小さなカフェとギャラリーを営んでいた私は、あれをどうしようこうしようと目の前のことで頭がいっぱい。ふと目の前にいる主人の顔を見ると、とても穏やかに微笑んで「まずは遠く離れた両親に電話をしよう」と一言。それぞれに報告をし電話を切った途端、なんだかホッとしてさっきまでの不安よりも喜びがじわじわと込み上げてきました。妊娠5週目の終わり頃のことです。

そこから始まったつわりの日々。みるみるうちに様々な匂いや食べ物が受けつけられなくなりました。近くに子育てをしている知り合いがあまりいなかったので、イメージしていたのはドラマの中の世界。うっと吐き気がしてお手洗いに駆け込んだり、グレープフルーツが無性に食べたくなったり。でも想像していたそれとはなんだか違っていました。

お鍋

中でも想像もしていなかったのは湯気。キッチンで湯を沸かしたり、お風呂やシャワーの湯けむりに包まれたりすると気持ちが悪い。あとは関西人なので、東京での暮らしを落ち着かせるために毎日のように部屋を漂わせていた出汁の香りもダメ。大好きなお味噌汁やうどんが食べられなくなりました。時々話に聞いていた、ご飯が炊きあがるあの香りもつらい。それからは何か口にできるものを探す毎日。ようやく見つけたのが、サイダー味のアイスキャンディと冷やしそうめん、そしてコンビニで売っている白くて細長いパンにチョコレートが挟まったもの。あとはひたすら冷凍庫を開けて氷を口に含む毎日。日頃食べ物には気を使っている方だったので、なぜこんな嗜好になってしまうのか不思議でしょうがないのだけど、食べられればもうそれだけでうれしくなりました。

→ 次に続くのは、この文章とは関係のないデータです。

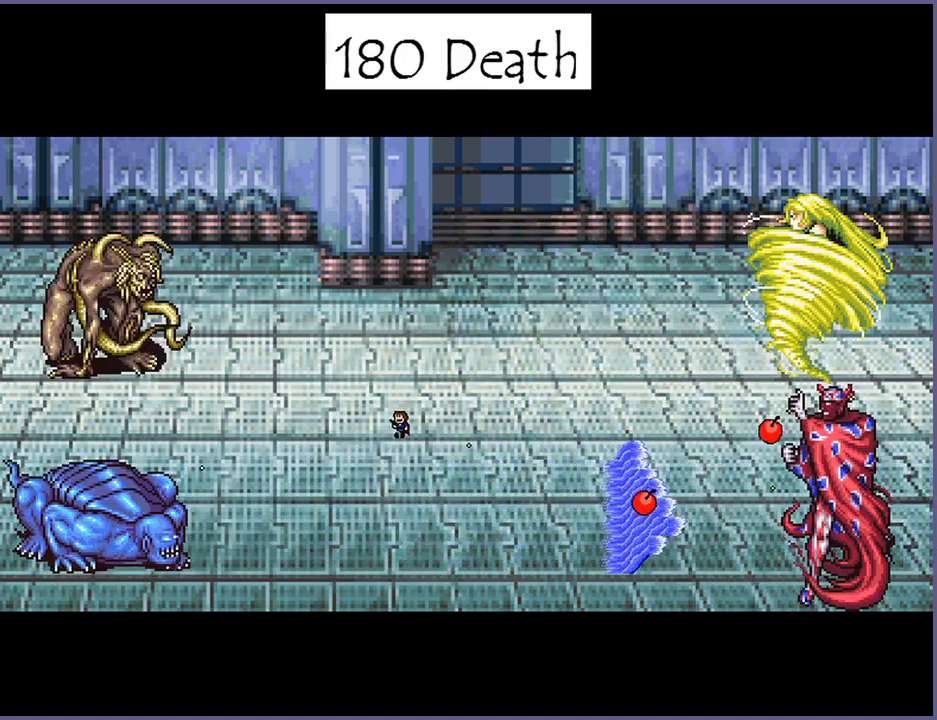
{"keys": ["left", "shift_l", "z"], "events": [[40, "right", "down"], [60, "left", "up"], [80, "z", "down"], [100, "shift_l", "down"], [180, "shift_l", "up"], [180, "z", "up"], [260, "left", "down"], [260, "shift_l", "down"], [260, "z", "down"], [320, "right", "up"], [340, "shift_l", "up"], [360, "z", "up"], [440, "shift_l", "down"], [440, "z", "down"]]}
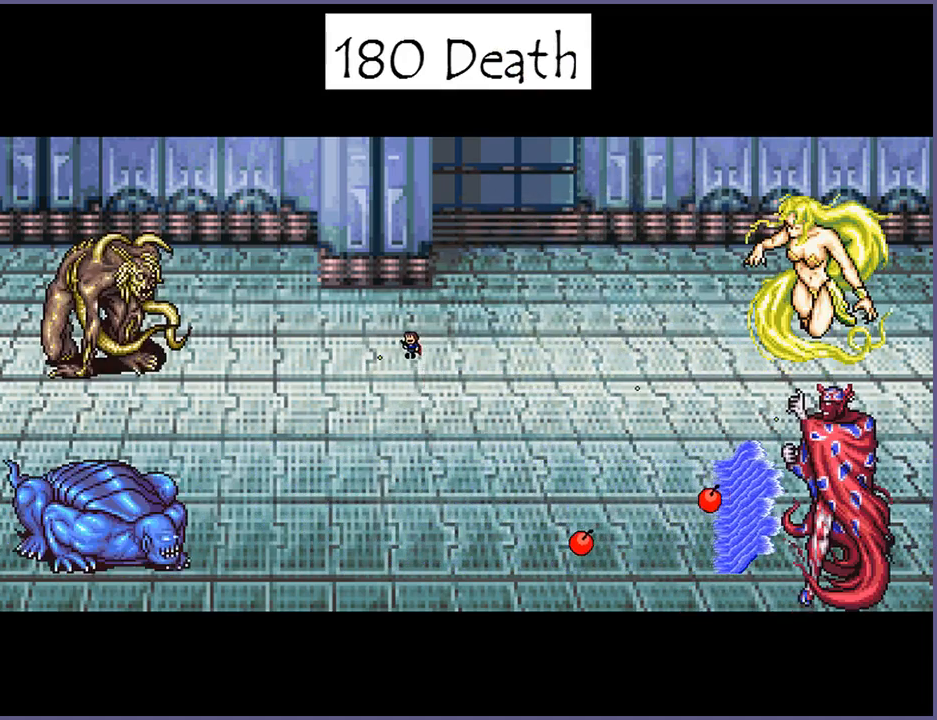
{"keys": ["right", "shift_l", "z"], "events": [[20, "right", "down"], [20, "shift_l", "up"], [20, "z", "up"], [40, "left", "up"], [120, "shift_l", "down"], [120, "z", "down"], [180, "shift_l", "up"], [200, "z", "up"], [220, "right", "up"], [240, "left", "down"], [300, "shift_l", "down"], [300, "z", "down"], [360, "shift_l", "up"], [380, "z", "up"], [400, "left", "up"], [440, "right", "down"], [480, "shift_l", "down"], [480, "z", "down"]]}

こんなつらい時期を乗り越えられたのはやはり主人の支えがあってのこと。仕事の帰り道、「今日は何が食べられそう?」と毎日連絡をくれました。空腹で帰ってきているのに、私と同じ冷やしそうめんを、しかも真冬にずっとすすってくれたのです。初めての苦しみに妊娠していることも忘れるほどでしたが、ひとりじゃないんだと実感した出来事でした。

妊娠中の大きなおなか

無事長女を出産してから2年。ありがたいことに第二子を授かりました。言葉にならない喜びと同時にまたあのつわりがやってくるのだ、という不安。ひとり目の妊娠のように一日寝て過ごすわけにはいきません。2才になった娘の身の回りのことはもちろん、娘には栄養のある食事を三食用意してあげたい。そう思ってキッチンに立つのだけれど、やはり苦手な匂いのオンパレードでした。とても心配してくれるけれど、つわりについてはまだ理解できない娘。リビングのソファに横たわっていると、おままごとをたくさん抱えて「一緒に遊ぼう!」とやってきます。「はい!」と手に渡されたおもちゃのリンゴや人参を見ても吐き気が襲ってきたときは自分でもびっくり。育児書に書いてある、“つわりは病気じゃない”“必ず終わりが来る”という文字を何度も目で追って、少し気分の良いときは近くにある公園へ空気を吸いに行くことで随分気が紛れました。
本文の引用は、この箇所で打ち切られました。